Tuesday, July 26, 2005

Red-tinted nostalgia

I'm watching Good Bye, Lenin! for the second time - I didn't much like it the first time I saw it, but it's one of those movies that actually gets better on a second watching.

And of course, like everything else, this made me think of me (if you hadn't noticed - I'm an egomaniac).

I've been nostalgic for Communism since 1991. I grew up in Europe, so I remember the changes better than Americans my age, and because I didn't live in a Communist country and only visited on vacation, I remember the changes better than those my age who live in the former Communist countries. My nostalgia happened so quickly. It happened when the shelves in Hungary stopped stocking my favorite products, which was a few months after the fall. First, it was the insidious branding of everyday goods like sour cream and yogurt with German and Dutch company names, then the disappearance of the few notable brands - Traubisoda, Turo Rudi.

Of course within a couple of years, most of those products were back, side-by-side on the shelves with the new products. La Vache Qui Rit just wasn't the same as Maci (Teddy Bear) cheese. Danon Rudi may be creamier and tastier than the somewhat chunky Turo Rudi, but it wasn't the same. And Traubisoda - well, there's nothing at all like Traubisoda - the delicately fizzy, not too sweet white grape soda. Some things changed. The packaging, even on these old-skool products, took on a western capitalist sheen. Traubisoda suddenly came in plastic rather than glass bottles. Turo Rudis had modern lettering and advertising campaigns. Maci cheese...well, still looked a hell of a lot like the old Maci cheese.
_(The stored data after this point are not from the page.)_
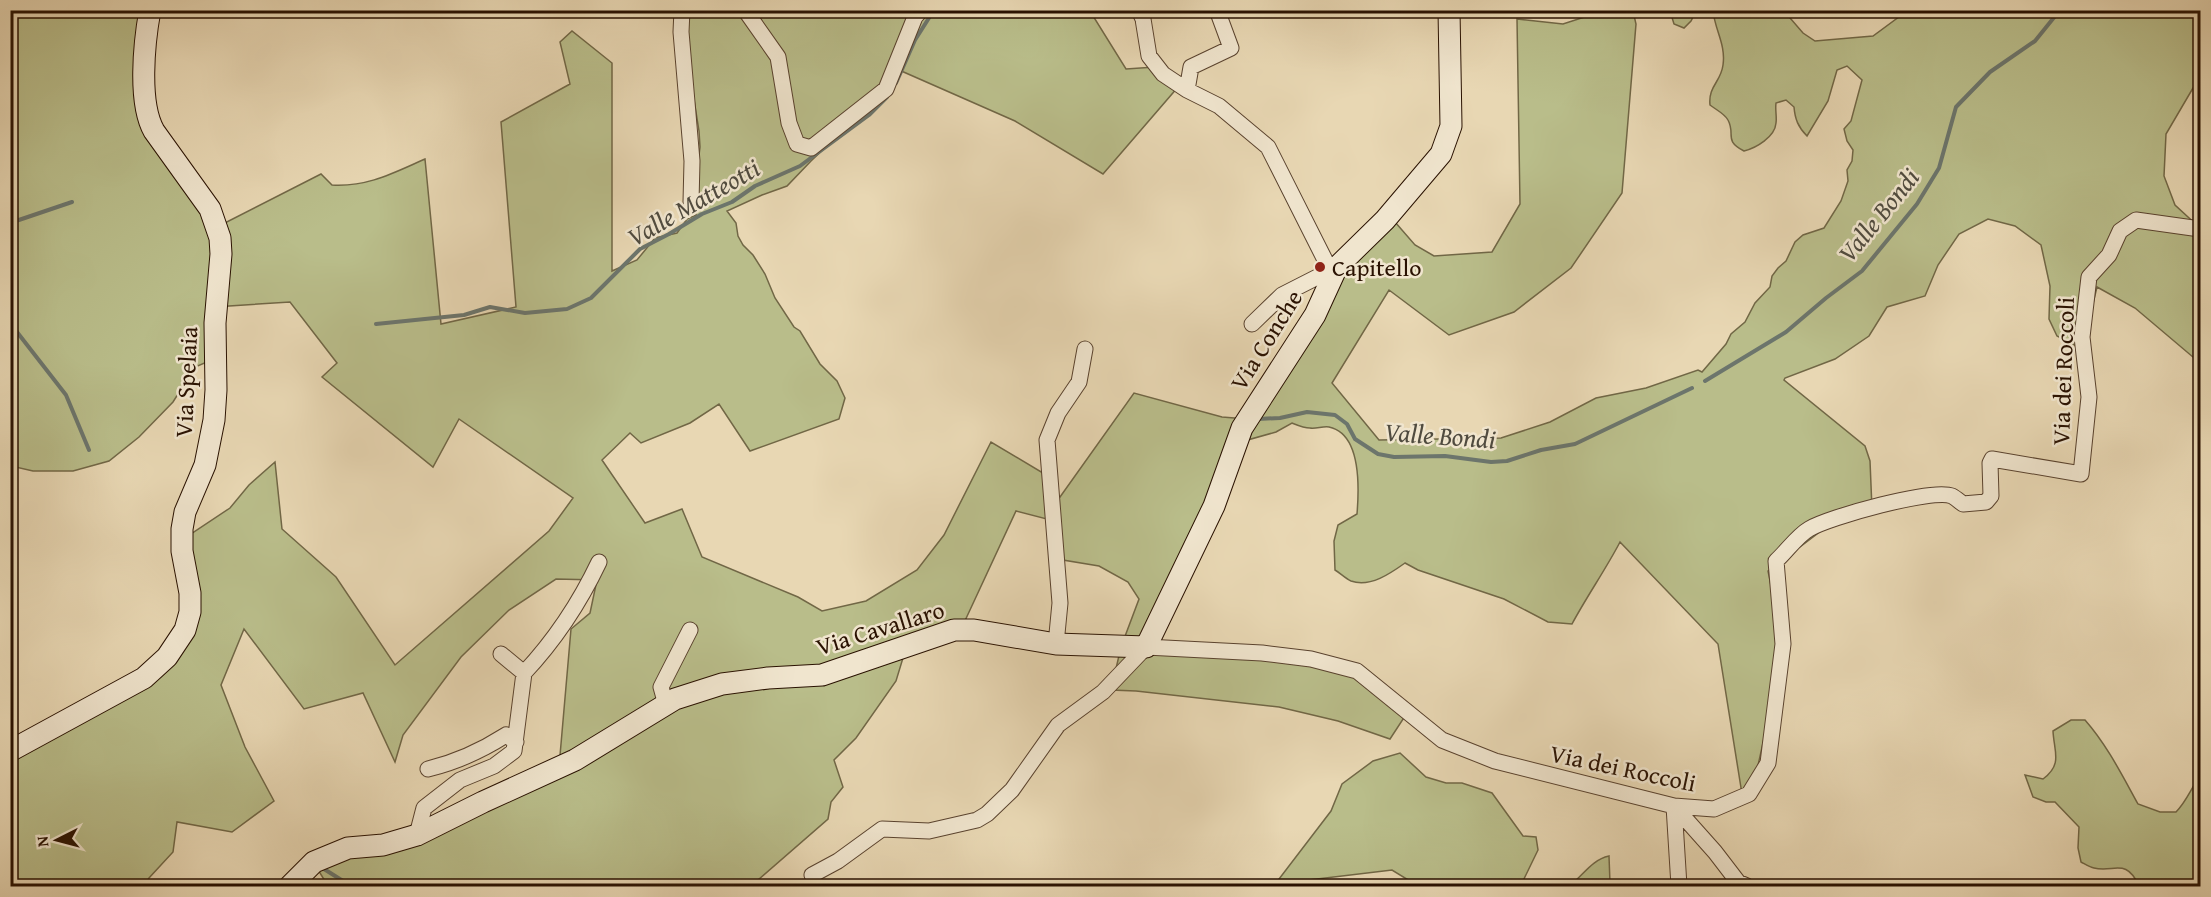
<svg xmlns="http://www.w3.org/2000/svg" width="2211" height="897" font-family="'Gentium Book Plus',serif">
<style>
.green{fill:#b9bd8a;stroke:#716746;stroke-width:1.5}
.lines{fill:none;stroke-linecap:round;stroke-linejoin:round}
.stream{stroke:#6c756c;stroke-width:4}
.street-casing{stroke:#59422e;stroke-width:17}
.secondary-casing{stroke:#291101;stroke-width:23}
.street{stroke:#f0e5ce;stroke-width:15}
.secondary{stroke:#f0e5ce;stroke-width:21}
.poi-dot{fill:#8f2418;stroke:#f0e5ce;stroke-width:2}
.labels{text-anchor:middle;dominant-baseline:central;stroke-width:5;stroke-linejoin:round;paint-order:stroke}
.poi-label{font-size:24px;fill:#291101;stroke:#f0e5ce;text-anchor:start}
.street-label{font-size:24px;fill:#291101;stroke:#f0e5ce}
.water-label{font-size:26px;font-style:italic;fill:#504b3f;stroke:#f0e5ce}
</style>
<rect width="100%" height="100%" fill="#e8d7b3"/>
<filter id="stains"><feTurbulence type="fractalNoise" baseFrequency=".00333" numOctaves="4"/><feColorMatrix values="0 0 0 0 .2 0 0 0 0 .09 0 0 0 0 .02 0 0 0 .5 -.17"/></filter>
<radialGradient id="worn" r=".72"><stop offset=".6" stop-color="#630" stop-opacity="0"/><stop offset="1" stop-color="#630" stop-opacity=".3"/></radialGradient>
<!-- green -->
<path class="green" d="M 11,11 L 150,11 L 147,98 L 219,226 L 321,174 L 332,185 C 368,187 393,173 425,159 L 441,324 L 516,307 L 501,122 L 570,84 L 560,42 L 572,31 L 612,63 L 612,271 L 637,260 L 655,238 L 677,233 L 687,219 L 696,215 L 696,180 L 700,147 L 699,131 L 680,11 L 1090,11 L 1126,69 L 1155,67 L 1178,87 L 1103,174 L 1015,121 L 899,70 L 847,127 L 811,161 L 787,186 L 762,195 L 727,211 L 736,223 L 738,236 L 743,245 L 753,255 L 765,274 L 775,298 L 794,327 L 800,331 L 820,364 L 837,381 L 845,398 L 839,419 L 750,451 L 719,404 L 690,423 L 641,443 L 630,433 L 602,460 L 645,523 L 682,509 L 702,557 L 798,597 L 822,611 L 866,601 L 917,570 L 944,535 L 991,442 L 1043,473 L 1048,492 L 1060,497 L 1134,393 L 1222,417 L 1247,419 L 1294,332 L 1388,214 L 1415,245 L 1434,256 L 1492,252 L 1520,204 L 1517,19 L 1563,24 L 1603,11 L 1633,11 L 1636,24 L 1622,193 L 1571,268 L 1514,312 L 1449,335 L 1389,290 L 1332,383 L 1379,440 L 1501,438 L 1550,422 L 1596,398 L 1646,388 L 1698,370 L 1702,372 L 1726,344 L 1731,334 L 1745,322 L 1755,303 L 1770,287 L 1772,276 L 1778,268 L 1786,261 L 1795,242 L 1803,235 L 1824,228 L 1841,201 L 1848,181 L 1847,170 L 1852,161 L 1853,150 L 1847,141 L 1844,129 L 1851,121 L 1862,80 L 1847,66 L 1837,70 L 1828,101 L 1807,136 C 1798,127 1795,119 1794,107 L 1786,100 L 1776,103 C 1775,110 1777,117 1776,123 C 1775,137 1756,148 1744,151 C 1723,140 1736,135 1728,120 C 1725,114 1715,109 1710,105 C 1708,86 1721,82 1723,65 C 1726,45 1715,30 1713,11 L 1784,11 L 1803,33 L 1815,41 L 1873,36 L 1907,11 L 2200,11 L 2200,79 L 2193,88 L 2166,134 L 2164,176 L 2175,205 L 2200,228 L 2200,363 L 2135,308 L 2097,287 L 2082,349 L 2057,336 L 2049,319 L 2050,286 L 2041,245 L 2015,226 L 1988,219 L 1959,234 L 1938,265 L 1925,296 L 1887,307 L 1869,336 L 1835,359 L 1785,378 L 1784,380 L 1865,446 L 1870,461 L 1872,509 L 1850,509 L 1768,571 L 1784,648 L 1757,770 L 1742,794 L 1718,644 L 1620,542 C 1606,569 1587,596 1572,624 L 1548,622 L 1504,599 L 1418,570 L 1405,563 C 1391,573 1370,588 1351,581 C 1346,579 1340,573 1335,570 L 1334,541 L 1338,525 L 1357,514 C 1359,490 1362,434 1329,427 C 1323,426 1316,429 1310,428 C 1304,428 1297,425 1292,423 L 1276,432 L 1237,443 L 1144,642 L 1367,671 L 1411,707 L 1390,739 L 1338,721 L 1279,707 L 1136,691 L 1111,690 L 1121,647 L 1139,599 L 1128,582 L 1099,566 L 1063,560 L 1051,520 L 1016,511 L 963,625 L 906,648 L 896,681 L 856,738 L 834,760 L 843,787 L 831,802 L 828,819 L 751,886 L 328,886 L 312,860 L 417,830 L 559,767 L 571,629 L 590,613 L 597,580 L 556,579 L 509,610 L 461,657 L 403,735 L 395,762 L 363,693 L 304,709 L 244,629 L 221,685 L 245,747 L 274,801 L 232,832 L 177,822 L 173,852 L 149,878 L 144,886 L 11,886 L 11,753 L 152,667 L 179,635 L 185,538 L 230,508 L 249,485 L 275,462 L 282,529 L 336,577 L 395,665 L 549,531 L 573,498 L 459,419 L 433,467 L 322,377 L 337,363 L 290,302 L 214,307 L 214,359 L 195,367 L 173,402 L 139,437 L 109,461 L 73,471 L 33,471 L 11,466 Z
M 1670,11 L 1670,10 L 1696,11 L 1691,21 L 1684,28 L 1674,24 Z
M 2071,720 L 2085,720 C 2107,745 2122,775 2138,804 L 2160,812 L 2176,812 C 2187,801 2191,788 2200,776 L 2200,886 L 2139,886 C 2126,857 2114,873 2094,868 C 2090,867 2085,864 2081,862 L 2078,848 L 2079,827 L 2055,802 L 2046,802 L 2033,797 L 2025,775 L 2043,779 C 2063,764 2054,752 2053,731 Z
M 1400,753 L 1426,777 L 1446,783 L 1462,783 L 1492,793 L 1523,836 L 1536,837 L 1538,850 L 1522,883 L 1523,886 L 1418,886 L 1392,870 L 1292,882 L 1279,879 L 1331,811 L 1342,784 L 1373,761 Z
M 1609,856 L 1610,883 L 1607,886 L 1569,886 C 1583,876 1591,860 1609,856 Z"/>
<g class="lines">
<!-- stream -->
<path class="stream" d="M 896,83 L 915,40 L 934,10
M 10,223 L 72,202
M 10,323 L 66,395 L 89,450
M 376,324 L 464,315 L 490,307 L 525,313 L 567,309 L 591,298 L 640,249 L 669,234 L 702,214 L 732,202 L 755,186 L 800,166 L 869,115 L 887,97
M 1705,381 L 1786,332 L 1826,298 L 1862,271 L 1917,204 L 1939,168 L 1956,107 L 1990,72 L 2035,41 L 2060,10
M 1258,419 L 1280,418 L 1307,412 L 1335,415 L 1347,424 L 1355,439 L 1378,454 L 1394,457 L 1445,456 L 1491,462 L 1507,461 L 1541,450 L 1575,444 L 1692,388
M 324,869 L 351,886"/>
<defs>
<path id="street" d="M 682,10 L 681,32 L 692,161 L 691,202
M 745,10 L 778,57 L 789,123 L 797,144 L 811,148 L 886,89 L 915,17 L 921,10
M 1139,10 L 1143,19 L 1149,56 L 1163,74 L 1187,90 L 1219,106 L 1268,147 L 1326,262 L 1337,267
M 1187,90 L 1191,67 L 1231,48 L 1217,10
M 1252,324 L 1282,295 L 1337,267
M 1056,644 L 1060,603 L 1047,440 L 1058,413 L 1079,382 L 1085,349
M 524,673 C 556,639 579,604 599,562
M 666,705 L 661,687 L 690,630
M 428,769 C 457,762 481,751 506,735 L 516,742
M 1674,806 L 1715,852 L 1738,882 L 1747,886
M 1674,806 L 1679,886
M 417,835 L 424,808 L 460,780 L 494,766 L 514,751 L 524,673 L 501,654
M 812,875 L 838,861 L 882,829 L 929,831 L 977,820 L 987,814 L 1012,790 L 1058,725 L 1103,692 L 1146,647 L 1262,653 L 1311,659 L 1357,671 L 1442,740 L 1495,761 L 1674,806 L 1714,809 L 1749,794 L 1768,763 L 1783,644 L 1776,561 C 1787,551 1797,536 1809,529 C 1829,517 1933,488 1952,496 C 1956,498 1960,502 1963,504 L 1986,502 L 1991,496 L 1990,463 L 1992,459 L 2081,474 L 2089,397 L 2082,337 L 2089,277 L 2109,255 L 2120,231 L 2136,220 L 2200,229"/>
<path id="secondary" d="M 10,751 L 144,678 L 167,657 L 185,630 L 190,612 L 190,593 L 182,551 L 182,529 L 185,512 L 205,465 L 214,420 L 216,390 L 215,323 L 221,254 L 220,238 L 210,209 L 154,131 C 138,103 144,43 150,10
M 290,886 L 314,862 L 348,848 L 383,845 L 417,835 L 483,802 L 575,760 L 675,699 L 722,684 L 768,678 L 822,675 L 954,630 L 974,630 L 1056,644 L 1146,647 L 1214,506 L 1242,428 L 1315,315 L 1337,267 L 1385,220 L 1441,154 L 1451,126 L 1449,10"/>
</defs>
<!-- street casing -->
<use href="#street" class="street-casing"/>
<!-- secondary casing -->
<use href="#secondary" class="secondary-casing"/>
<!-- street -->
<use href="#street" class="street"/>
<!-- secondary -->
<use href="#secondary" class="secondary"/>
</g>
<!-- markers -->
<circle class="poi-dot" cx="1320" cy="267" r="6"/>
<g class="labels">
<!-- poi labels -->
<g class="poi-label">
<text x="1332" y="267">Capitello</text>
</g>
<!-- street labels -->
<g class="street-label">
<text transform="translate(1266 340) rotate(-58)">Via Conche</text>
<text transform="translate(2063 371) rotate(-88)">Via dei Roccoli</text>
<text transform="translate(186 382) rotate(-87)">Via Spelaia</text>
<text transform="translate(880 628) rotate(-17)">Via Cavallaro</text>
<text transform="translate(1623 768) rotate(12)">Via dei Roccoli</text>
</g>
<!-- water labels -->
<g class="water-label">
<text transform="translate(693 202) rotate(-30)">Valle Matteotti</text>
<text transform="translate(1878 215) rotate(-51)">Valle Bondi</text>
<text transform="translate(1440 435) rotate(4)">Valle Bondi</text>
</g>
</g>
<!-- margin -->
<rect width="2211" height="897" fill="none" stroke="#e8d7b3" stroke-width="36"/>
<rect x="12" y="12" width="2187" height="873" fill="none" stroke="#291101" stroke-width="3"/>
<rect x="18" y="18" width="2175" height="861" fill="none" stroke="#291101" stroke-width="1.5"/>
<!-- north arrow -->
<g transform="translate(57 840) rotate(264)" stroke="#f0e5ce" stroke-width="4.5" paint-order="stroke">
<path d="M0-4.5L10 22L0 15L-10 22Z" fill="#291101"/>
<text y="-9" font-size="16" font-weight="bold" text-anchor="middle" fill="#291101">N</text>
</g>
<rect width="100%" height="100%" filter="url(#stains)"/>
<rect width="100%" height="100%" fill="url(#worn)"/>
</svg>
I used to think that only someone who hadn't lived through it could be nostalgic for it. The emotion in my mother's voice when we were driving up north on the 4th of July listening to the Best of Communism, a collection of Hungarian Communist songs showed that this isn't true any more - even the anti-Communists can feel nostalgia. The only difference is that I could be nostalgic a month after it ended. It took her years to feel any kind of nostalgia - and the nostalgia she feels is certainly not for the regime, but rather for the idealism that some people held - the true believers who weren't corrupted by power - the little people who actually benefited from it. Because some did. At least in Hungary.

You go to Hungary today and looking at the young people you could be in a B-grade version of the A-grade Hollywood movie that is America. Petofi, Adi and Jokai have been replaced with Danielle Steele, Stephen King, and John Grisham. Bartok, Kodaly and Liszt have been overshadowed by Britney Spears, Creed and Linkin Park. Instead of bread and lard parties with poetry readings, anti-government jokes and lots of palinka, you find generic bars and over-sexed dance clubs with bad music, a lack of humor and over-priced cocktails. No wonder my mother can be nostalgic.

2 Comments:

Blogger satmandu said...

If you're trying to inspire a bread and lard party with poetry readings, anti-government jokes and lots of palinka in Harlem, you just may have succeeded.

The Palinka may sadly be in limited supply...

8:52 AM  
Anonymous Anonymous said...

Of course you fail to mention the fun and frivolity of the gulags and the death of a million or so kulaks, but what is that in comparison with your mother's sweet nostalgia?